Sunday, February 15, 2009

Existence


Existence is the most profound concept that underlies the work of Ryan Rubio. Yet it is not only existence alone but the very nature and reason for it that is the persistent thought that drives the artist in him to paint layers upon layers of thick paint to produce a final visible surface founded on tactile memories of the distant past: his youth.

When asked what his message is to his audience, he simply remarked: Life is precious. Not many people realize the true worth of life’s experiences, the real reason why people are around them. He continued: Value the people around you when they are alive. In death, they would not even know what praises and glories you sing in their honor. They would not hear you. Treasure them while they are there with you.

When asked why his figures reminisce of alien forms, he declared: What I see in people are not their physical appearances but what I feel they are, what I think they are made of, what I sense they want to be. Their physical forms become a blur to me, and what I see in them is their character, their personality, their values, their worth. I paint what I feel in my guts what I think they really are.
Rubio’s concept of after life is another life: A person continues what he needs to do, for the purpose he was created, even after death. He said: Death is just a transition for you to be able to continue your mission in life. And that Life is the one spoken of in the greater sense.

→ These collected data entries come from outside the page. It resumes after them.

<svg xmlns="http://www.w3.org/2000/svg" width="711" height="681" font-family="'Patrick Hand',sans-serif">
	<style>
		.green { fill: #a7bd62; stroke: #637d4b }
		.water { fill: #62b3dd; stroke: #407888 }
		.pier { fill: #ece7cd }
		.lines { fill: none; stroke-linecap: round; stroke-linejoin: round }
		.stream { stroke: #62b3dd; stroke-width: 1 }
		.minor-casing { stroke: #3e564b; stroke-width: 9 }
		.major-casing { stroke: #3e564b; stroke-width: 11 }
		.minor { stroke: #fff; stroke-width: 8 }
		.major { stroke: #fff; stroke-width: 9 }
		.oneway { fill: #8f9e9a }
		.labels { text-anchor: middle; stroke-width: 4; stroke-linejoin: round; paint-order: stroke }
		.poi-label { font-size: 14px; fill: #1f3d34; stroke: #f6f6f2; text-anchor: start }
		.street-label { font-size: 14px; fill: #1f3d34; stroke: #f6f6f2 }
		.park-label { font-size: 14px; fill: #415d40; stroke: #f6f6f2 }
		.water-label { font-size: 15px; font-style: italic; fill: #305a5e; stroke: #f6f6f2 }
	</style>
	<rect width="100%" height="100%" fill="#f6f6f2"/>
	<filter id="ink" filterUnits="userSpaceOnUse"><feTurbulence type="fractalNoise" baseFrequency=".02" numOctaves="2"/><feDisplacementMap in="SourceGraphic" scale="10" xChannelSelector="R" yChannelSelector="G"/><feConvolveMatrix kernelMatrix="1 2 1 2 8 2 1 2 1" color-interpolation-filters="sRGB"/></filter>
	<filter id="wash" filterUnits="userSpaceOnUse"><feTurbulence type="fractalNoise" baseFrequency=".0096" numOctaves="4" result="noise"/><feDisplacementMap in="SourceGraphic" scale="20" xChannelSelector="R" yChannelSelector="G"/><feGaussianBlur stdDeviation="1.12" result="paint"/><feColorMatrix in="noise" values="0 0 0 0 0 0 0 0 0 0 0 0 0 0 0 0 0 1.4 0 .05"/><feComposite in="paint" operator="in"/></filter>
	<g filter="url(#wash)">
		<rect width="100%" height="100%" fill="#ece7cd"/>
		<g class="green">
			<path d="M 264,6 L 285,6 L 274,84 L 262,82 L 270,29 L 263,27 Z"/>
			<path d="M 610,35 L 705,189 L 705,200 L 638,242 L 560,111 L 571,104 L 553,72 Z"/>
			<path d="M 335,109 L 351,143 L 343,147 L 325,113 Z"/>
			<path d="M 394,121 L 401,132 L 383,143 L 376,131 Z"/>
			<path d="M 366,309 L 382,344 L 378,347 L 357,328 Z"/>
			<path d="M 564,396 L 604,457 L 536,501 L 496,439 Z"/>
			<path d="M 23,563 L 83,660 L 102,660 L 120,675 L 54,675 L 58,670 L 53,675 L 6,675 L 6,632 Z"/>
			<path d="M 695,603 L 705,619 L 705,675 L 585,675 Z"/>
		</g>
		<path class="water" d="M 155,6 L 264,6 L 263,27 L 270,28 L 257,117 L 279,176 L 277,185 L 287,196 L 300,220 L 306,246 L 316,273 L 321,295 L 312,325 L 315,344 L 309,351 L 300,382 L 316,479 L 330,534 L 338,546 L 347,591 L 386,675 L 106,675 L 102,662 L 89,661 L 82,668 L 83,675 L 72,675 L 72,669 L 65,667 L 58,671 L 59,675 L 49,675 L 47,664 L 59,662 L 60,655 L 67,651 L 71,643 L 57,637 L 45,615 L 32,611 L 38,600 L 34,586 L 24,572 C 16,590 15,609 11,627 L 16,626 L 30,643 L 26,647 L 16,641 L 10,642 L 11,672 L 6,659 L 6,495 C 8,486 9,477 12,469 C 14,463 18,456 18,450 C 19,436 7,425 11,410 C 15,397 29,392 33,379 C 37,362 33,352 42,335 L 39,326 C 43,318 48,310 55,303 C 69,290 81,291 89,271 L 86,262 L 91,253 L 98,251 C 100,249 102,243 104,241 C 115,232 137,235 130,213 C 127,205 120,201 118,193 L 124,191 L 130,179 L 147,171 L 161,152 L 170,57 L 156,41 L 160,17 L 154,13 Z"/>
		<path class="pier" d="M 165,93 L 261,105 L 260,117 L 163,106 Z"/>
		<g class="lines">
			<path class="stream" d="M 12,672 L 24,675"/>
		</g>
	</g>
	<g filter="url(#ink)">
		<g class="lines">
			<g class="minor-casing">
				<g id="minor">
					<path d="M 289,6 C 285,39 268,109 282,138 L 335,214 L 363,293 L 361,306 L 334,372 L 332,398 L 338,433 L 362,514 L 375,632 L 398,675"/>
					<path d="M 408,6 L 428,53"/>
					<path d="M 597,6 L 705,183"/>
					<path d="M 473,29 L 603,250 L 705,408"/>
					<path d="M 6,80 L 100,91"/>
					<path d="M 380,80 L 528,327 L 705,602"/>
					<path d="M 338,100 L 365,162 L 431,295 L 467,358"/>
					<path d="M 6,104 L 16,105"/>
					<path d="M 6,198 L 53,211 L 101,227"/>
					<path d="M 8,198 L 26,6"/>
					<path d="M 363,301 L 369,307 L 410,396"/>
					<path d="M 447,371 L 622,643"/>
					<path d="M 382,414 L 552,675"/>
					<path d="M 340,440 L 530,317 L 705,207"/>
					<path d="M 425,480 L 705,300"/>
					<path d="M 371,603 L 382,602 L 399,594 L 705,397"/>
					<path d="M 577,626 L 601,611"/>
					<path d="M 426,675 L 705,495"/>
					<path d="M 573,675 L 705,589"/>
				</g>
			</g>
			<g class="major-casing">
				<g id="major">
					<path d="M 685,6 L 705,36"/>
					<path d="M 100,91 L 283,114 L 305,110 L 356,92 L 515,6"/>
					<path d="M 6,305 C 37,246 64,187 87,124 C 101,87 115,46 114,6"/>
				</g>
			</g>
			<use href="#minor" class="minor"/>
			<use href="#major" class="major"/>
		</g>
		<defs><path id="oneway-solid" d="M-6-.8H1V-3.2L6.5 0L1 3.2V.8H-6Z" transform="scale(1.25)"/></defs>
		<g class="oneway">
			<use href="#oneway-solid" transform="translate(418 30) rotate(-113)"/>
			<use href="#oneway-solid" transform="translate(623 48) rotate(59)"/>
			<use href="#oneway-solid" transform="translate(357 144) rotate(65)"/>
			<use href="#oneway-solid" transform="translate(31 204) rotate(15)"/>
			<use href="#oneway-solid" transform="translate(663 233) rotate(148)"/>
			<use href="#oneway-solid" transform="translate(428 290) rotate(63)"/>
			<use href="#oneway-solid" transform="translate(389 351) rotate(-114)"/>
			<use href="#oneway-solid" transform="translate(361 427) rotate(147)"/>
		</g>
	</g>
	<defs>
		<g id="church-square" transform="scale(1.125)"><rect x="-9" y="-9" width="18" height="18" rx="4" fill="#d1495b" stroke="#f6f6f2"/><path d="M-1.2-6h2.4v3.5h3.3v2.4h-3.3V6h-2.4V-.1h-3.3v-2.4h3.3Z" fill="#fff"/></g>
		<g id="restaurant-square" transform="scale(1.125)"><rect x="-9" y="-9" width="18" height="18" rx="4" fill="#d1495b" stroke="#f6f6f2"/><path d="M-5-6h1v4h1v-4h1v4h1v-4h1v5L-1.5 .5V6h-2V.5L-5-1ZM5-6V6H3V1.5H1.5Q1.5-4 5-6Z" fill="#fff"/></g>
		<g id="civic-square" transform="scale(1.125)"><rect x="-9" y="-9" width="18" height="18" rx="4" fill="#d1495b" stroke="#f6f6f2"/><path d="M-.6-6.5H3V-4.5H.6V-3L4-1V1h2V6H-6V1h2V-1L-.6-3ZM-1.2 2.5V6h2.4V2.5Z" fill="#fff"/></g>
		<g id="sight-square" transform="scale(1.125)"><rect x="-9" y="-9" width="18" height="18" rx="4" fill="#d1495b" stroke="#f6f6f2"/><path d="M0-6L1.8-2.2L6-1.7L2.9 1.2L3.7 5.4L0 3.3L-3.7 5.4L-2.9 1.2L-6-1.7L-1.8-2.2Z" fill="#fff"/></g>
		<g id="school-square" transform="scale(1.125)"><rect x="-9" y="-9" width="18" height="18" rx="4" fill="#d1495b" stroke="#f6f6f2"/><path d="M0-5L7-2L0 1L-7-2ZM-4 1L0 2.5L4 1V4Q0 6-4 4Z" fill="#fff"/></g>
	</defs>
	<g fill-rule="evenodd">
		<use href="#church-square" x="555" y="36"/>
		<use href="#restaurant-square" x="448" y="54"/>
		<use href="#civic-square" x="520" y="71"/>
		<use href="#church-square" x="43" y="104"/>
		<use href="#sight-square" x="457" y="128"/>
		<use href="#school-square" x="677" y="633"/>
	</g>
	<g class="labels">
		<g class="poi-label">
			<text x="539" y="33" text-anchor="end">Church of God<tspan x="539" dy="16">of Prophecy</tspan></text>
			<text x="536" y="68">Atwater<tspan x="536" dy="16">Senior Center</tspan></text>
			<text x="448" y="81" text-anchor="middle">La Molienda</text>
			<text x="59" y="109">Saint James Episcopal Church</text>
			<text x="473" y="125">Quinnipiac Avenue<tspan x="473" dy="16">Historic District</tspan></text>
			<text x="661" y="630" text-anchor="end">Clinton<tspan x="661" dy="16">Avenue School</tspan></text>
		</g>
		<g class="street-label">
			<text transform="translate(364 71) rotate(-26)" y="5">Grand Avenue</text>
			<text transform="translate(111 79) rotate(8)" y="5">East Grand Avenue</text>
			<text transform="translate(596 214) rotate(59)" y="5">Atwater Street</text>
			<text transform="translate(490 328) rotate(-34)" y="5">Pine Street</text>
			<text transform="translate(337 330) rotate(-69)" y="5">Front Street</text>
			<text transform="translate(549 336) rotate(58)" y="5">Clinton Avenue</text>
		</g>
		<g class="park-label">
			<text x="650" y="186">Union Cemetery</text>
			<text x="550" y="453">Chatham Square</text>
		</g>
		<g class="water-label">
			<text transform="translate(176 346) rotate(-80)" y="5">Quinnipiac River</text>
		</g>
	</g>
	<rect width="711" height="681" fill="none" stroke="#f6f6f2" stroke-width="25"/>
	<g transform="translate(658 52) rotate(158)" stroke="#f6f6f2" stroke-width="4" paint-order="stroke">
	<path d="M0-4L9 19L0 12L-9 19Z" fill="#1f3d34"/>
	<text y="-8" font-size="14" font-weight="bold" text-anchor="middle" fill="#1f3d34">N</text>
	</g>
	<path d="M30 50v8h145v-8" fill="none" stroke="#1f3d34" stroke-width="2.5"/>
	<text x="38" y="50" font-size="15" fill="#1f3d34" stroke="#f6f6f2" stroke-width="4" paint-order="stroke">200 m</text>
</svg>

A remarkable recent work of Rubio is Huling Pyesta: Pebrero Dos ( Last Festival: February 2 ), a huge canvas  filled with fleeting images of a parade enjoyed by his father who passed away when the artist was only in grade school. Too early, he said, for one so inspiring, so nurturing, so supportive of his dreams and visions, to go. But nevertheless, anchoring on his own beliefs about Life and Death, he went and the Artist accepted it.

Yet all these seem not to matter to Rubio. When viewed in the broader horizon, deep within the context of what the Artist really believes in, Life and Death fall in but one straight continuum. Life cannot exist without Death, or Death without Life.